Copy out the data below from the line containing "nose: (1206, 628)" to the line containing "nose: (129, 111)", both lines included, with all images left out.
#### DATA FOR THIS TASK
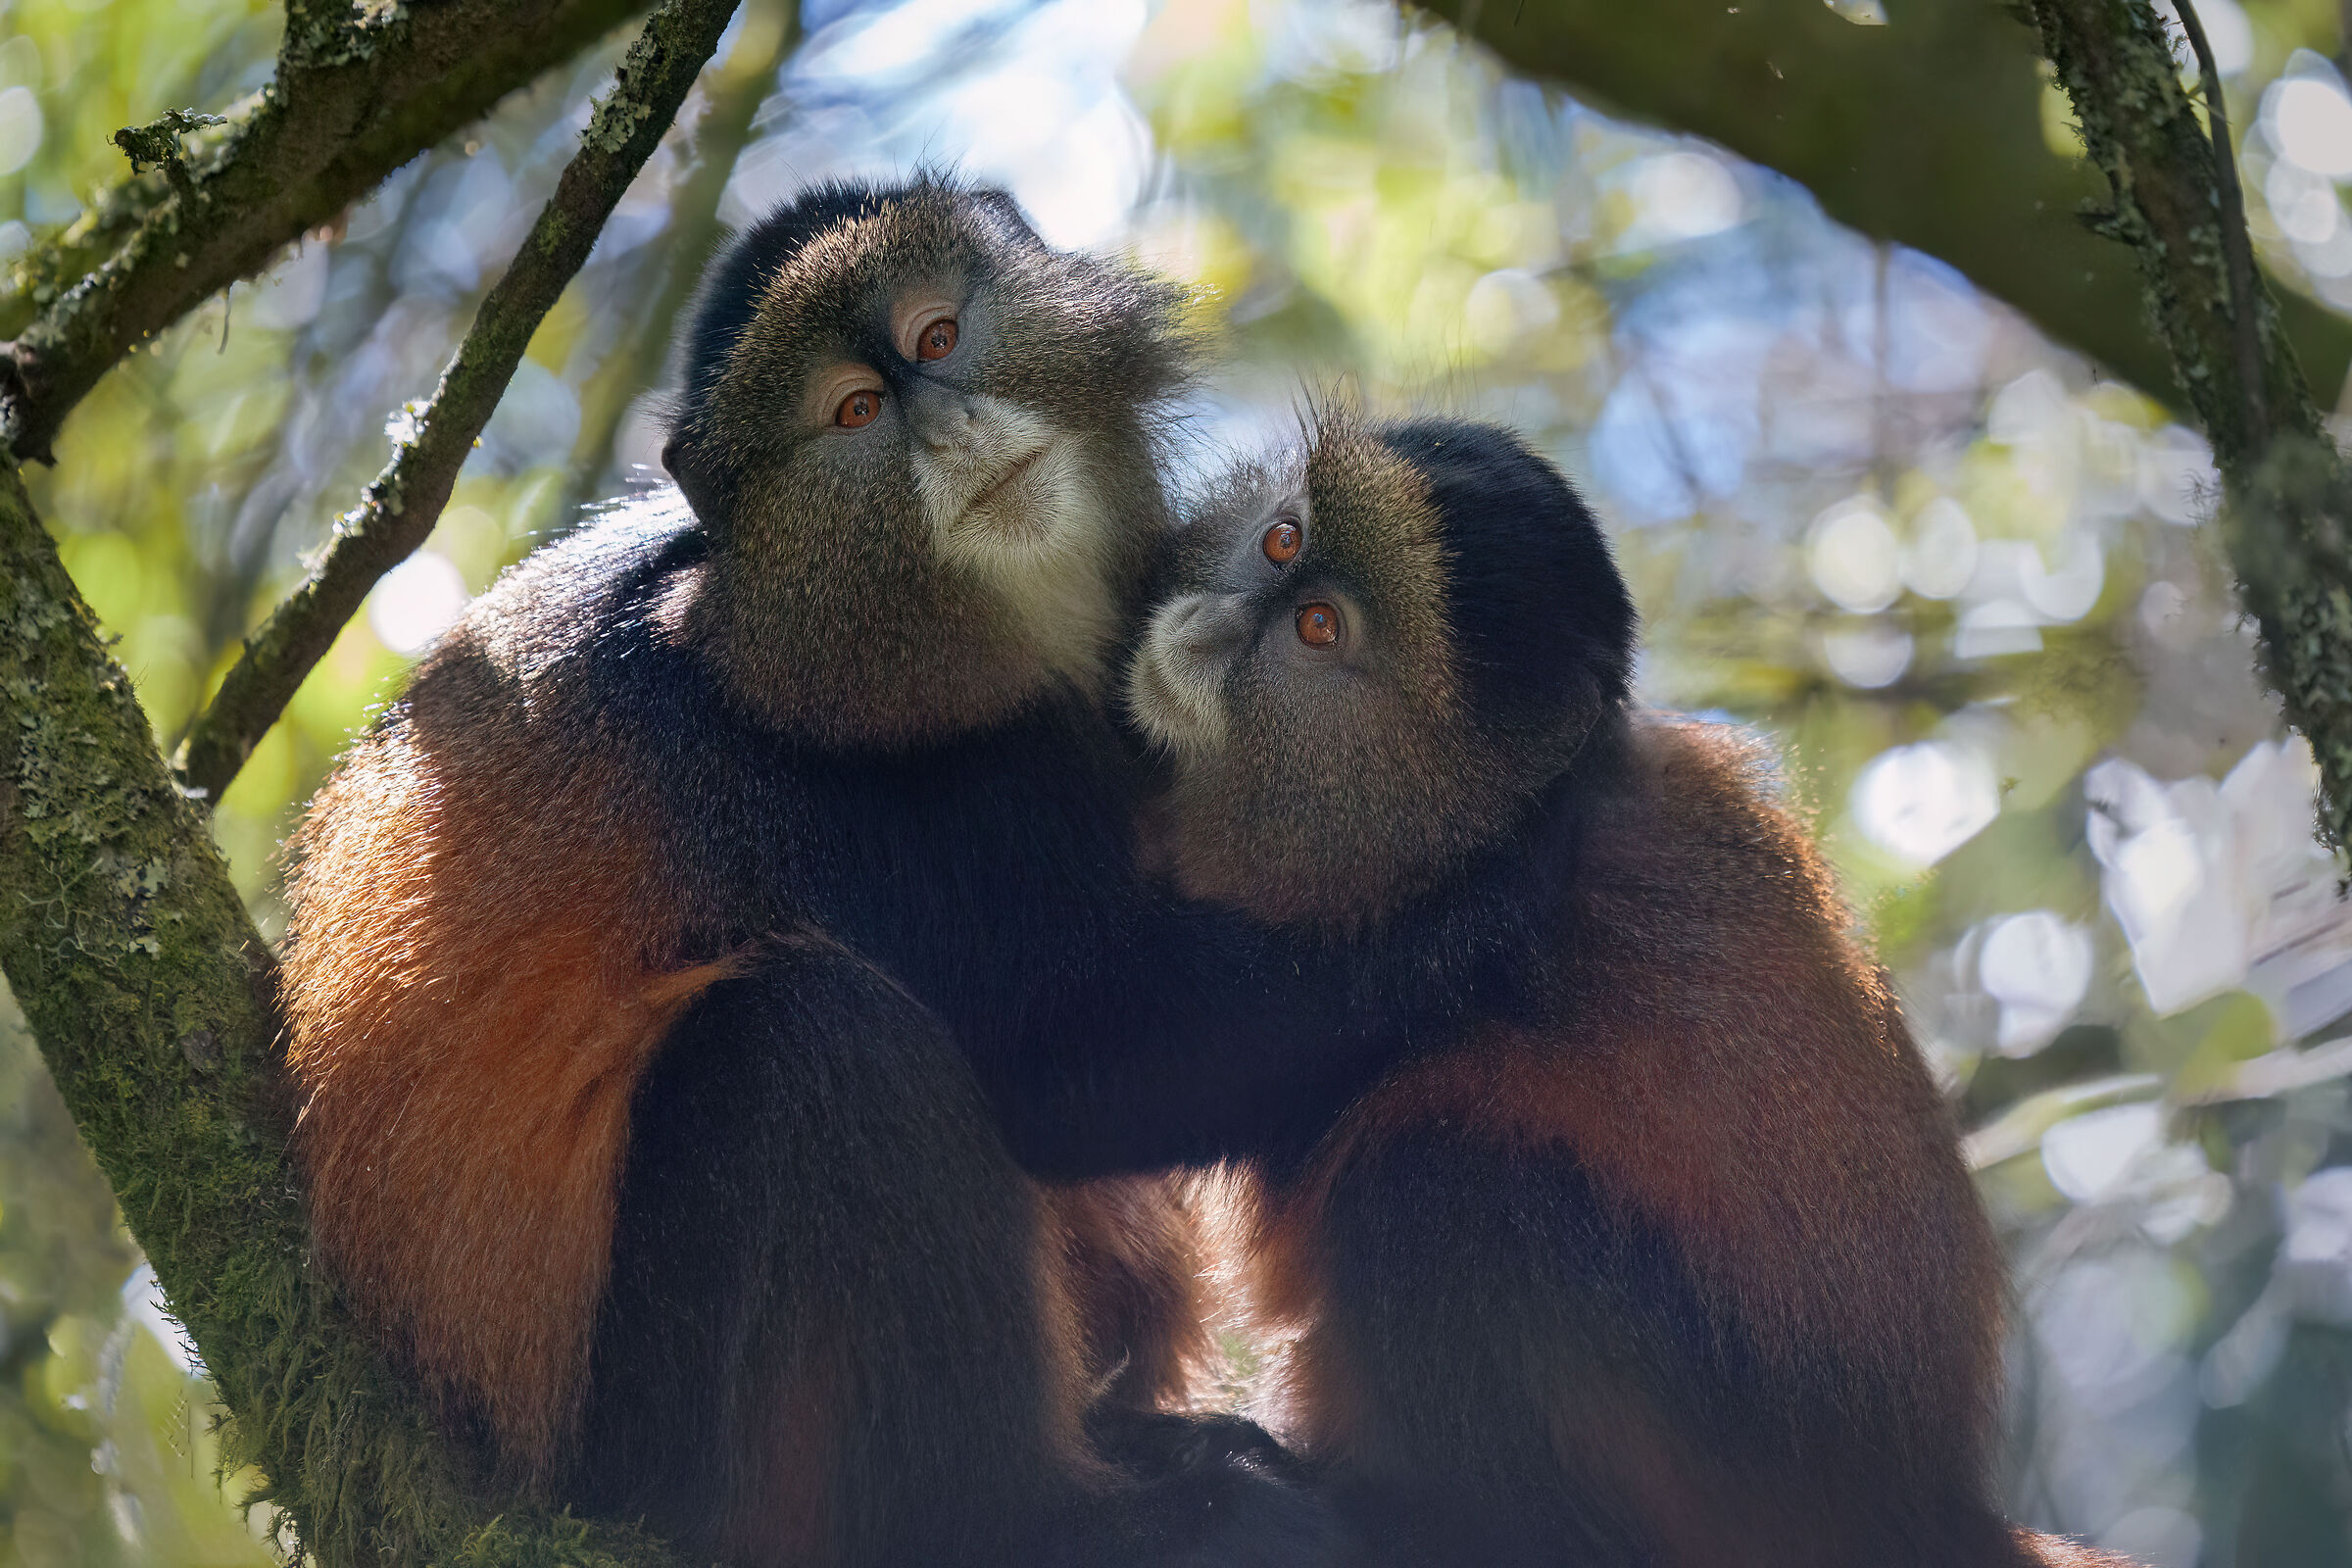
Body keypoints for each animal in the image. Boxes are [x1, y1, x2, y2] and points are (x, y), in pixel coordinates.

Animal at [279, 177, 1393, 1568]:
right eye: (856, 413)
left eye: (937, 338)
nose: (953, 427)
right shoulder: (834, 779)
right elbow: (1086, 1057)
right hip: (671, 1467)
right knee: (810, 1038)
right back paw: (1048, 1516)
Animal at [1121, 411, 2140, 1568]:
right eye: (1281, 541)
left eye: (1319, 629)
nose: (1206, 628)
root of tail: (1925, 1510)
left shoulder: (1458, 930)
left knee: (1437, 1176)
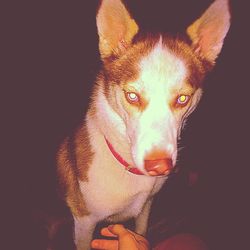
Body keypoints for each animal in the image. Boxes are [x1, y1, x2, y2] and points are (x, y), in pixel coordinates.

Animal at [56, 0, 230, 248]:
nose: (159, 166)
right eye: (132, 96)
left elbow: (141, 230)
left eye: (182, 99)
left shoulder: (146, 207)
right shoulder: (84, 222)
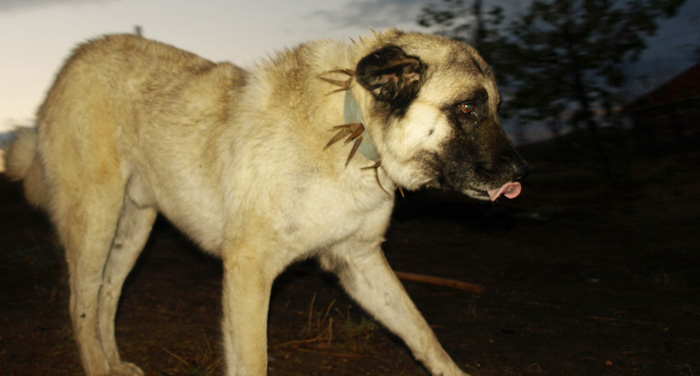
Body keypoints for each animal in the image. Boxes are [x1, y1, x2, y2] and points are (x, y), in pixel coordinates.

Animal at [5, 30, 528, 376]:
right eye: (468, 107)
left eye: (498, 107)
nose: (521, 175)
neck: (350, 129)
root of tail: (73, 60)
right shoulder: (249, 272)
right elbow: (253, 360)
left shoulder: (358, 260)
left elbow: (422, 332)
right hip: (96, 218)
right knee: (81, 302)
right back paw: (97, 365)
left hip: (133, 228)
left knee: (107, 297)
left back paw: (114, 363)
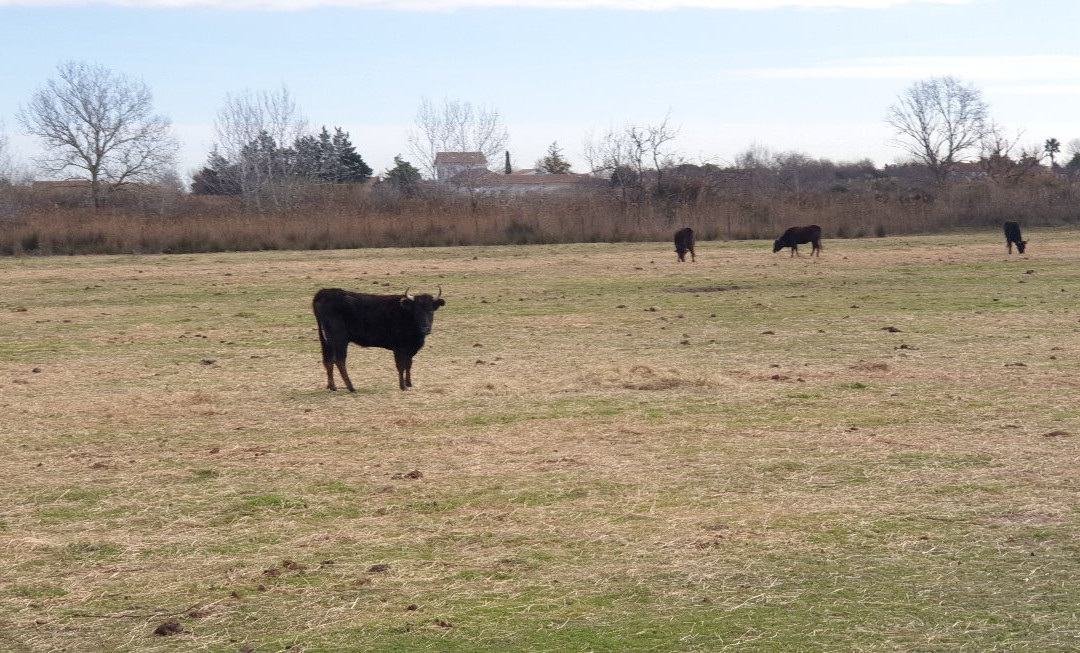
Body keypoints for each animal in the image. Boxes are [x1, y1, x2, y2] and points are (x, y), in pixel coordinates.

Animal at [315, 287, 444, 392]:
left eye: (430, 311)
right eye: (416, 311)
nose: (425, 327)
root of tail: (325, 292)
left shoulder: (409, 349)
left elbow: (408, 364)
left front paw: (409, 383)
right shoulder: (400, 348)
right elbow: (401, 366)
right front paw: (403, 386)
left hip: (327, 341)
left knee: (328, 360)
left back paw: (332, 386)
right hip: (339, 339)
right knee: (339, 361)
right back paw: (351, 387)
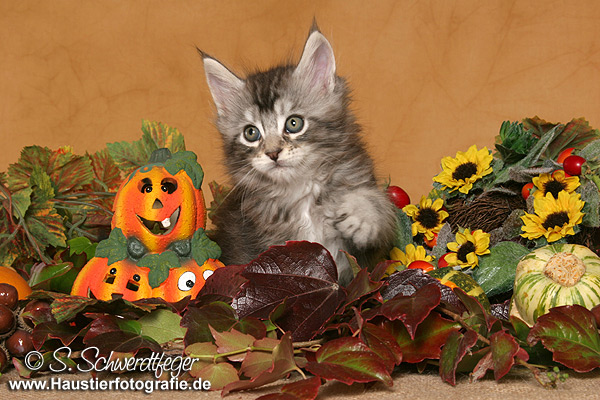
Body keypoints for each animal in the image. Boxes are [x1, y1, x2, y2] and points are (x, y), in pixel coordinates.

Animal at [201, 25, 397, 285]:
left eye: (294, 123)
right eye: (251, 133)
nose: (273, 153)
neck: (301, 192)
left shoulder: (368, 255)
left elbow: (379, 205)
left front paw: (362, 216)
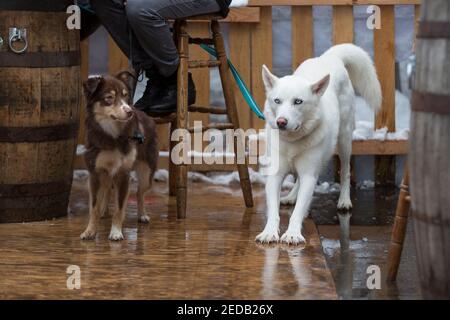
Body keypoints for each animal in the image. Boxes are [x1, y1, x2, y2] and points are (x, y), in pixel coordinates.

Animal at [81, 70, 158, 240]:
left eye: (125, 95)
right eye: (109, 98)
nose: (129, 111)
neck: (112, 135)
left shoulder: (123, 174)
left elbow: (120, 207)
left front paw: (116, 232)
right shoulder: (95, 173)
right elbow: (94, 207)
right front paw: (90, 230)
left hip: (147, 172)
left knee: (140, 192)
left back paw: (142, 214)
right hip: (106, 175)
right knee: (107, 190)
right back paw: (104, 211)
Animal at [256, 43, 380, 245]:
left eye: (298, 102)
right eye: (277, 101)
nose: (281, 122)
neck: (292, 141)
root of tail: (329, 56)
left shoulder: (309, 175)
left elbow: (298, 210)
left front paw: (292, 234)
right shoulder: (275, 175)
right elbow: (273, 210)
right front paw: (269, 232)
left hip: (344, 141)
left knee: (345, 171)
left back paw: (344, 200)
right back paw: (291, 196)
########
- **EXERCISE RESULT**
nose: (1206, 628)
root of tail: (1925, 1510)
left shoulder: (1458, 930)
left knee: (1437, 1176)
Body keypoints for each animal in the image. Boxes are [x1, y1, x2, y2] and points are (x, y), in pixel coordinates.

Animal at [56, 0, 230, 248]:
nose: (159, 166)
right eye: (132, 96)
left elbow: (141, 230)
left eye: (182, 99)
left shoulder: (146, 207)
right shoulder: (84, 222)
Body keypoints for each animal in the image. Boxes are [x1, y1, x2, y2] and points are (x, y), in pixel coordinates.

Animal at [5, 30, 528, 376]:
right eye: (468, 107)
left eye: (498, 107)
nose: (521, 175)
neck: (350, 129)
root of tail: (73, 60)
right shoulder: (249, 272)
right elbow: (253, 360)
left shoulder: (358, 260)
left elbow: (422, 332)
right hip: (96, 218)
right knee: (81, 302)
right back paw: (97, 365)
left hip: (133, 228)
left knee: (107, 297)
left back paw: (114, 363)
Body keypoints for each animal in the image. Boxes are [x1, y1, x2, y2] and points are (x, y), in pixel coordinates.

Animal at [315, 287, 444, 392]:
left eye: (430, 311)
right eye: (416, 311)
nose: (425, 327)
root of tail: (325, 292)
left shoulder: (409, 349)
left elbow: (408, 364)
left front paw: (409, 383)
right shoulder: (400, 348)
right elbow: (401, 366)
right front paw: (403, 386)
left hip: (327, 341)
left knee: (328, 360)
left back paw: (332, 386)
right hip: (339, 339)
right knee: (339, 361)
right back paw: (351, 387)
Body keypoints for each animal in the image. Boxes are [x1, y1, x2, y2] and points are (x, y), in pixel coordinates.

Animal at [201, 25, 397, 285]:
left eye: (294, 123)
right eye: (251, 133)
nose: (273, 153)
neck: (301, 192)
left shoulder: (368, 255)
left elbow: (379, 205)
left front paw: (362, 216)
Body keypoints for each animal in the image. Boxes are [x1, y1, x2, y2] and points are (x, y), in pixel coordinates.

Animal at [81, 70, 158, 240]:
left eye: (125, 95)
right eye: (109, 98)
nose: (129, 111)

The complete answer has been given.